Parts of the exercise
**A)** Reproduce the forum thread on sushi verbatim, from "Not sure the" up to and including "wraped in seaweed.".
**B)** Summarize the forum thread on sushi in two sentences.
━━━━━ Reading text ━━━━━
# FITNESS and NUTRITION FORUM > DIET AND NUTRITION > RECIPES >  Sushi while cutting??

## Soulrebel305

There's this great, cheap sushi place right near my house so it's always tempting me to go there. I usually get the spicy tuna.. I don't think they have brown rice either. Anyways what do you guys think of eating this every now and then when trying to cut. I'm doing a lot of cardio..

----------


## T_Dubp

Not sure the macros of a sushi roll, but every now and then shouldn't hurt. I'd take good sashimi over a roll any day though..

----------


## outofthebox

The problem with most spicy tuna rolls is the heat usually comes in the form of a spiced mayo. Now the mayo may (or may not depending on the prep) be minimal, but tuna itself is generally fatty and if you are trying to keep your macros separate, this may be counter productive.

I think spicy tuna rolls could be good if you did them yourself. Think tuna, steamed white rice, maybe finely minced jalapeno mixed in fat free sour cream (that could simulate the spicy mayo), wraped in seaweed.
━━━━━ Supplied data ━━━━━
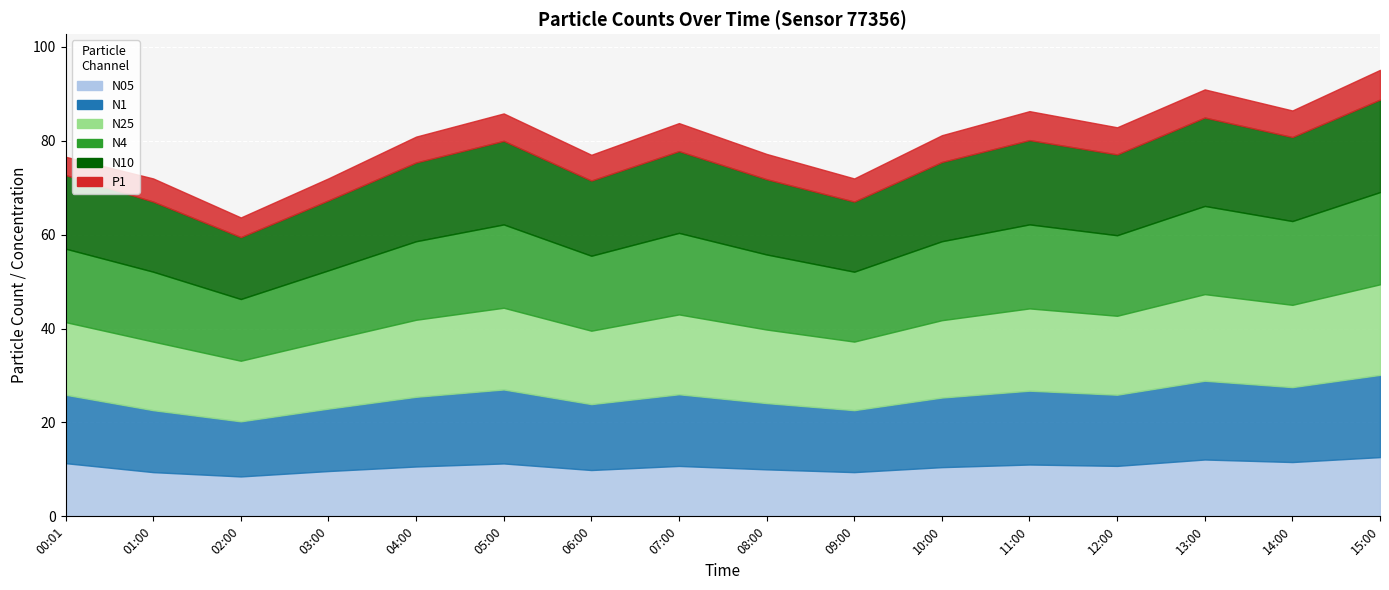

What is the label of the 11th point from the right?

05:00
━━━━━
Task-by-task solutions
**A)**
Not sure the macros of a sushi roll, but every now and then shouldn't hurt. I'd take good sashimi over a roll any day though..

----------


## outofthebox

The problem with most spicy tuna rolls is the heat usually comes in the form of a spiced mayo. Now the mayo may (or may not depending on the prep) be minimal, but tuna itself is generally fatty and if you are trying to keep your macros separate, this may be counter productive.

I think spicy tuna rolls could be good if you did them yourself. Think tuna, steamed white rice, maybe finely minced jalapeno mixed in fat free sour cream (that could simulate the spicy mayo), wraped in seaweed.

**B)** A poster who is doing a lot of cardio while cutting asks whether it is fine to eat spicy tuna rolls now and then from a cheap sushi place near home. One reply says occasional sushi shouldn't hurt, and another warns that the spiced mayo and generally fatty tuna may work against keeping macros separate, suggesting a homemade roll of tuna, steamed white rice, and jalapeño in fat-free sour cream wrapped in seaweed.